*To-do item a*:
Please report every line of the listing that contains the string "suspeito", with case counting.

*Provided passage*:

MEMORANDUM AND ORDER PURSUANT TO RULE 23.0
In 1993, the defendant, Vasilios Haseotes, pleaded guilty to possession of a class B substance with the intent to distribute, G. L. c. 94C, § 32A (a), and conspiracy to violate the controlled substances law, G. L. c. 94C, § 40. He now appeals the denial of his 2019 motion to vacate his guilty pleas and for a new trial. Concluding that the motion judge acted within her discretion in discrediting the defendant's affidavit and thus denying him an evidentiary hearing, and that the unavailability of a transcript from a court reporter after twenty-six years is not a violation of due process, we affirm.
1. Standard of review. “A motion to withdraw a guilty plea is treated as a motion for a new trial pursuant to Mass. R. Crim. P. 30 (b), as appearing in 435 Mass. 1501 (2001).” Commonwealth v. DeJesus, 468 Mass. 174, 178 (2014). When a defendant appeals from the denial of a motion for a new trial, we review “only to determine whether there has been a significant error of law or other abuse of discretion.” Commonwealth v. Sylvain, 473 Mass. 832, 835 (2016), quoting Commonwealth v. Lavrinenko, 473 Mass. 42, 47 (2015).

*Dataset entries*:

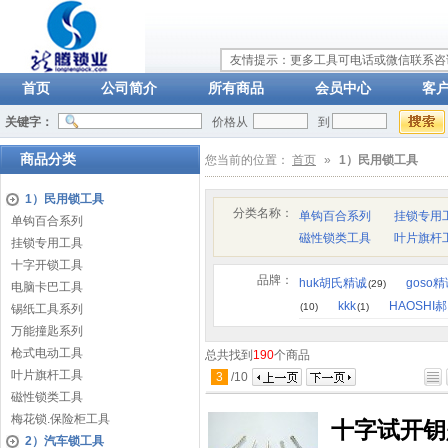
友情提示：更多工具可电话或微信联系咨询：
首页
公司简介
所有商品
会员中心
客
关键字：
价格从
到
商品分类
您当前的位置：
首页
»
1）民用锁工具
1）民用锁工具
分类名称：
单钩百合系列
挂锁专用
单钩百合系列
磁性锁类工具
叶片旗杆
挂锁专用工具
十字开锁工具
品牌：
huk胡氏精诚
goso
(29)
电脑卡巴工具
kkk
HAOSHI
(10)
(1)
锡纸工具系列
万能撞匙系列
枪式电动工具
总共找到
190
个商品
叶片旗杆工具
3
/
10
磁性锁类工具
梅花锁.保险柜工具
十字试开钥
2）汽车锁工具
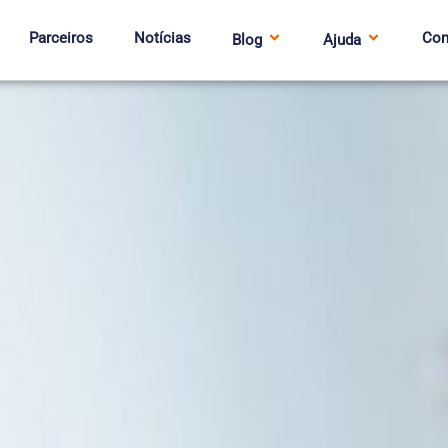
Parceiros
Notícias
Con
Blog
Ajuda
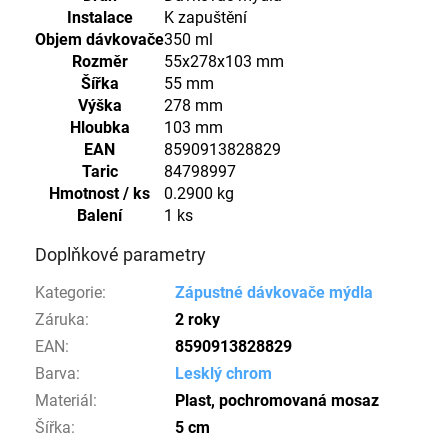
Instalace
K zapuštění
Objem dávkovače
350 ml
Rozměr
55x278x103 mm
Šířka
55 mm
Výška
278 mm
Hloubka
103 mm
EAN
8590913828829
Taric
84798997
Hmotnost / ks
0.2900 kg
Balení
1 ks
Doplňkové parametry
Kategorie
:
Zápustné dávkovače mýdla
Záruka
:
2 roky
EAN
:
8590913828829
Barva
:
Lesklý chrom
Materiál
:
Plast, pochromovaná mosaz
Šířka
:
5 cm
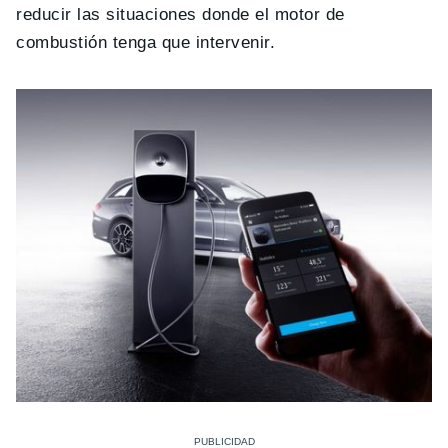
reducir las situaciones donde el motor de
combustión tenga que intervenir.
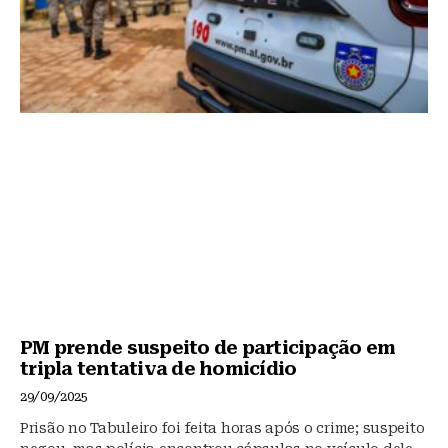
PM prende suspeito de participação em
tripla tentativa de homicídio
29/09/2025
Prisão no Tabuleiro foi feita horas após o crime; suspeito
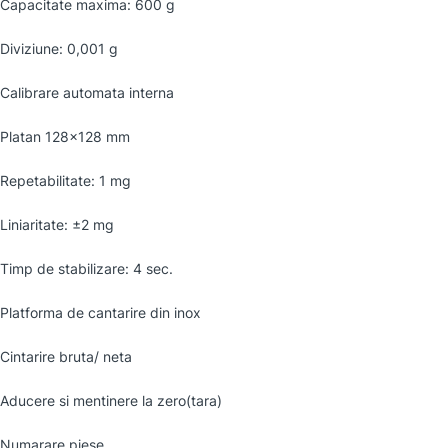
Capacitate maxima: 600 g
Diviziune: 0,001 g
Calibrare automata interna
Platan 128×128 mm
Repetabilitate: 1 mg
Liniaritate: ±2 mg
Timp de stabilizare: 4 sec.
Platforma de cantarire din inox
Cintarire bruta/ neta
Aducere si mentinere la zero(tara)
Numarare piese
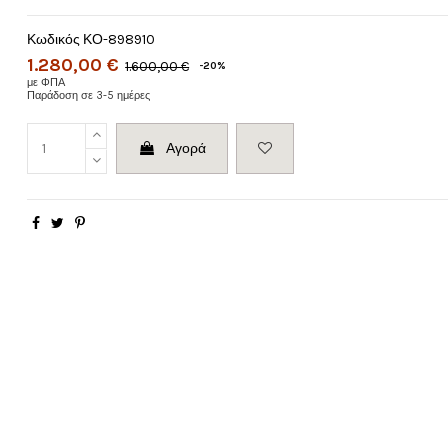
Κωδικός
ΚΟ-898910
1.280,00 €
1.600,00 €
-20%
με ΦΠΑ
Παράδοση σε 3-5 ημέρες
Αγορά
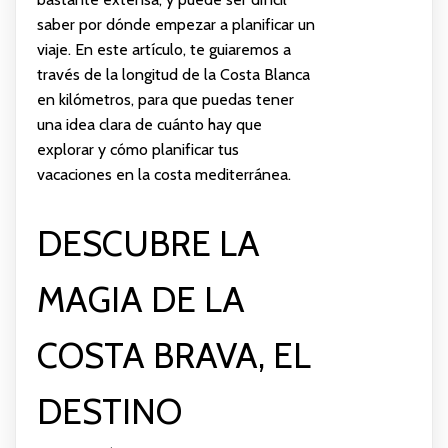
saber por dónde empezar a planificar un
viaje. En este artículo, te guiaremos a
través de la longitud de la Costa Blanca
en kilómetros, para que puedas tener
una idea clara de cuánto hay que
explorar y cómo planificar tus
vacaciones en la costa mediterránea.
DESCUBRE LA
MAGIA DE LA
COSTA BRAVA, EL
DESTINO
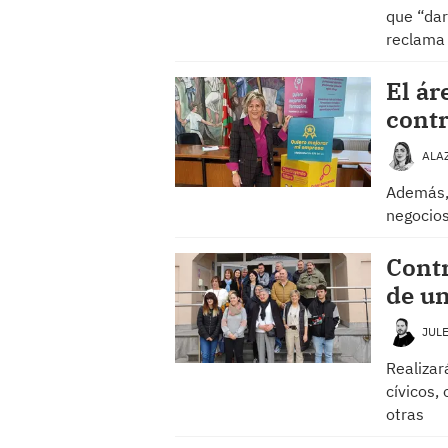
que “dar
reclama
El ár
contr
ALA
Además,
negocios
Contr
de u
JUL
Realizar
cívicos,
otras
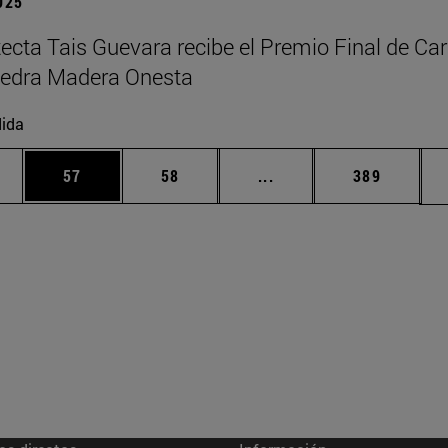
2025
tecta Tais Guevara recibe el Premio Final de Car
tedra Madera Onesta
ida
edias Use TAB para desplazarse.
ina
Página
Página
Páginas intermedias Us
Página
57
58
...
389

*To-do item b*:
According to the memorandum and order, in what year did the defendant plead guilty?

*Your solution a*:
PM prende suspeito de participação em
Prisão no Tabuleiro foi feita horas após o crime; suspeito

*Your solution b*:
1993